_DATASET CONTENT:_

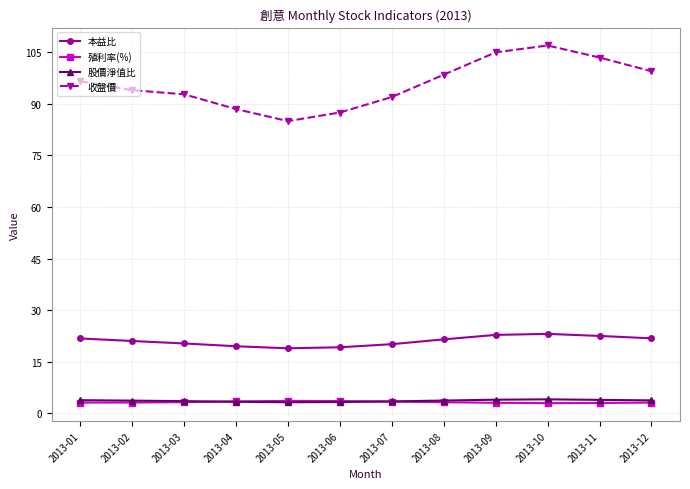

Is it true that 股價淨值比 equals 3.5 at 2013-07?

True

==

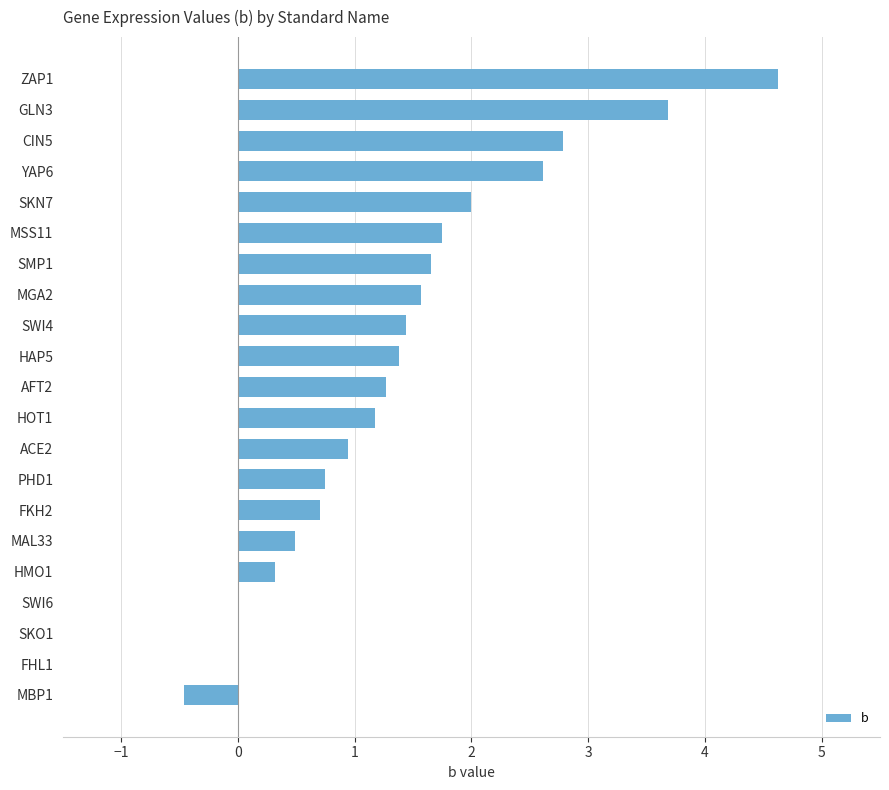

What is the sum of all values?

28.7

...

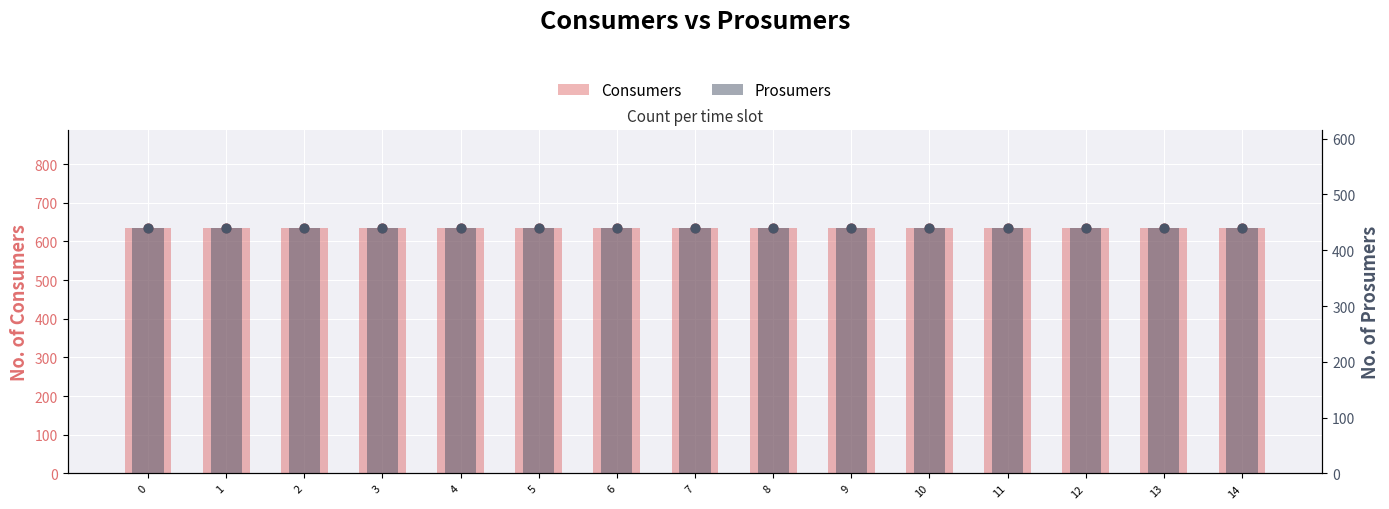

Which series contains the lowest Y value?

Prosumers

_PROBLEM REQUIREMENTS:_
Count the lines in the entries above that contain the word "equals", and state only that number.

_RESULT BELOW:_
1